26 Let us remember that this equality has a geometric meaning. According to Equation (16(16) $m=a_0+p_0{A}_0+\cdots +p_{k-2}{A}_{k-2}modn$(16) ), the series of intervals $A_0,\dots ,A_{i-1}$ (i<k) are associated with independent directions. Similarly, the series $A_{k-j},\dots ,A_{k-1}$ (j<k) are independent intervals. A number of k consecutive terms are dependent and form a cycle, hence they can be suppressed. In that case, the remaining terms on the left-hand side are at most k−2 in number and are independent. In addition, the intervals $A_p$ and $A_q$ must be included among those terms.

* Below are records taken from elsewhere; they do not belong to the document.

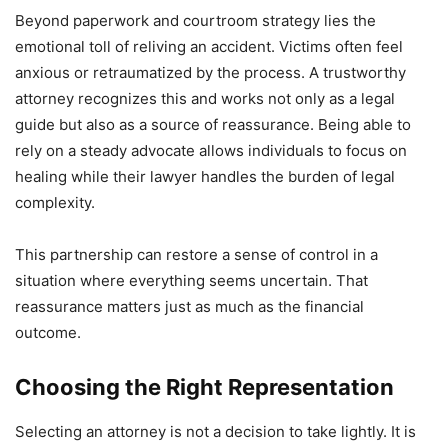
Beyond paperwork and courtroom strategy lies the
emotional toll of reliving an accident. Victims often feel
anxious or retraumatized by the process. A trustworthy
attorney recognizes this and works not only as a legal
guide but also as a source of reassurance. Being able to
rely on a steady advocate allows individuals to focus on
healing while their lawyer handles the burden of legal
complexity.
This partnership can restore a sense of control in a
situation where everything seems uncertain. That
reassurance matters just as much as the financial
outcome.
Choosing the Right Representation
Selecting an attorney is not a decision to take lightly. It is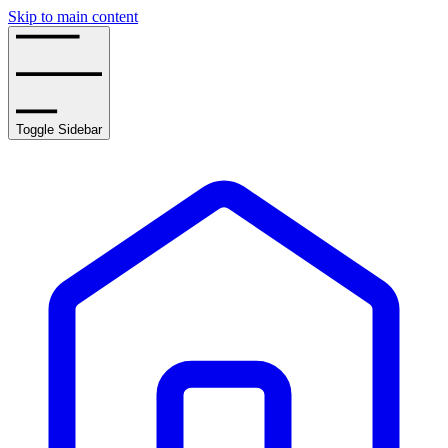
Skip to main content
Toggle Sidebar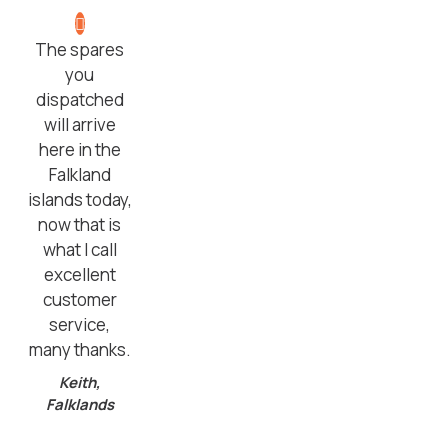
The spares
you
dispatched
will arrive
here in the
Falkland
islands today,
now that is
what I call
excellent
customer
service,
many thanks.
Keith,
Falklands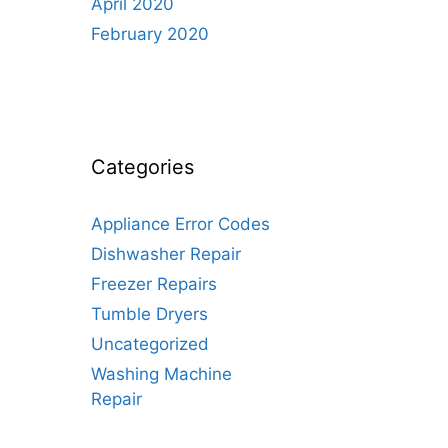
April 2020
February 2020
Categories
Appliance Error Codes
Dishwasher Repair
Freezer Repairs
Tumble Dryers
Uncategorized
Washing Machine
Repair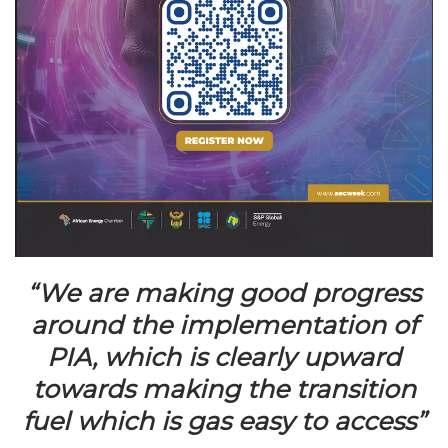
“We are making good progress
around the implementation of
PIA, which is clearly upward
towards making the transition
fuel which is gas easy to access”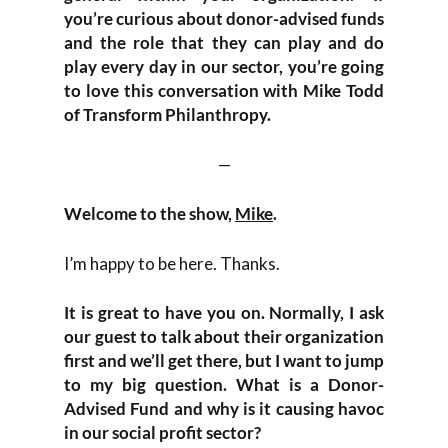
you’re curious about donor-advised funds
and the role that they can play and do
play every day in our sector, you’re going
to love this conversation with Mike Todd
of Transform Philanthropy.
—
Welcome to the show,
Mike
.
I’m happy to be here. Thanks.
It is great to have you on. Normally, I ask
our guest to talk about their organization
first and we’ll get there, but I want to jump
to my big question. What is a Donor-
Advised Fund and why is it causing havoc
in our social profit sector?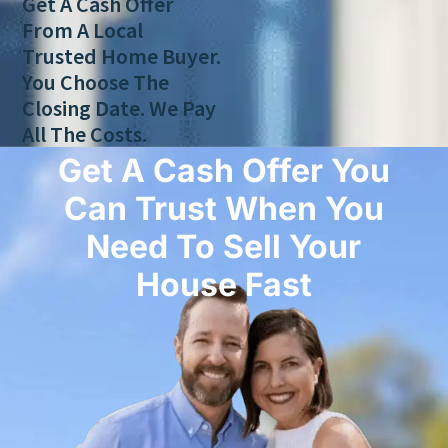
Get A Cash Offer
From A Local
Trusted Home Buyer.
You Choose The
Closing Date. We Pay
All The Costs.
Get A Cash Offer You
Can Trust When You
Need To Sell Your
House Fast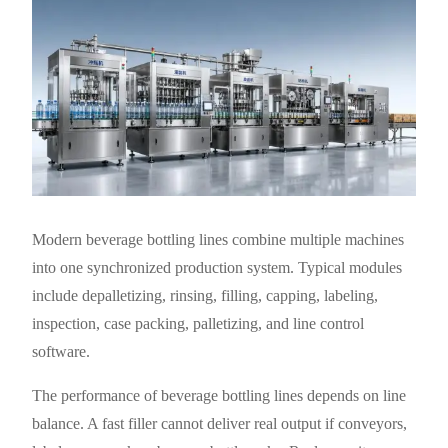
Modern beverage bottling lines combine multiple machines
into one synchronized production system. Typical modules
include depalletizing, rinsing, filling, capping, labeling,
inspection, case packing, palletizing, and line control
software.
The performance of beverage bottling lines depends on line
balance. A fast filler cannot deliver real output if conveyors,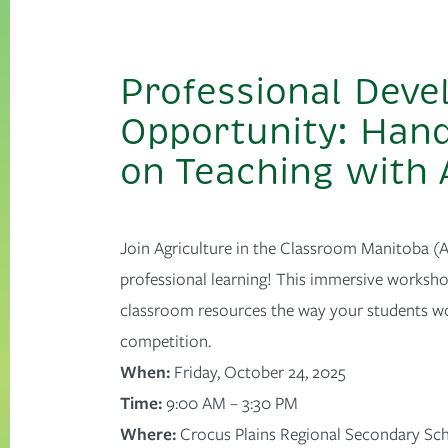
Professional Dev
Opportunity: Han
on Teaching with
Join Agriculture in the Classroom Manitoba (A
professional learning!
This immersive workshop
classroom resources the way your students w
competition.
When:
Friday, October 24, 2025
Time:
9:00 AM – 3:30 PM
Where:
Crocus Plains Regional Secondary Sc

27 However, if the Tonnetz is degenerate and the interval vectors $A_p$ and $A_q$ have the same length, the cells $x_0+A_p$ and $x_0+A_q$, and the cells $x_0-A_p$ and $x_0-A_q$ have respective roots with a similar value.

28 In this case we obtain the mode $-{\mu }^2$, which belongs to the co-cycle of the mode $-\mu$, but in a general case with k>3, we may reach other co-cycles which are not in such a relation with the mode μ, since there will be more than two mode classes.

29 In this case, $A_0=A$, $A_1=B$, $A_2=C$, $x_0=a$, $x_1=a+A$, and $x_2=a+A+B=a-C$.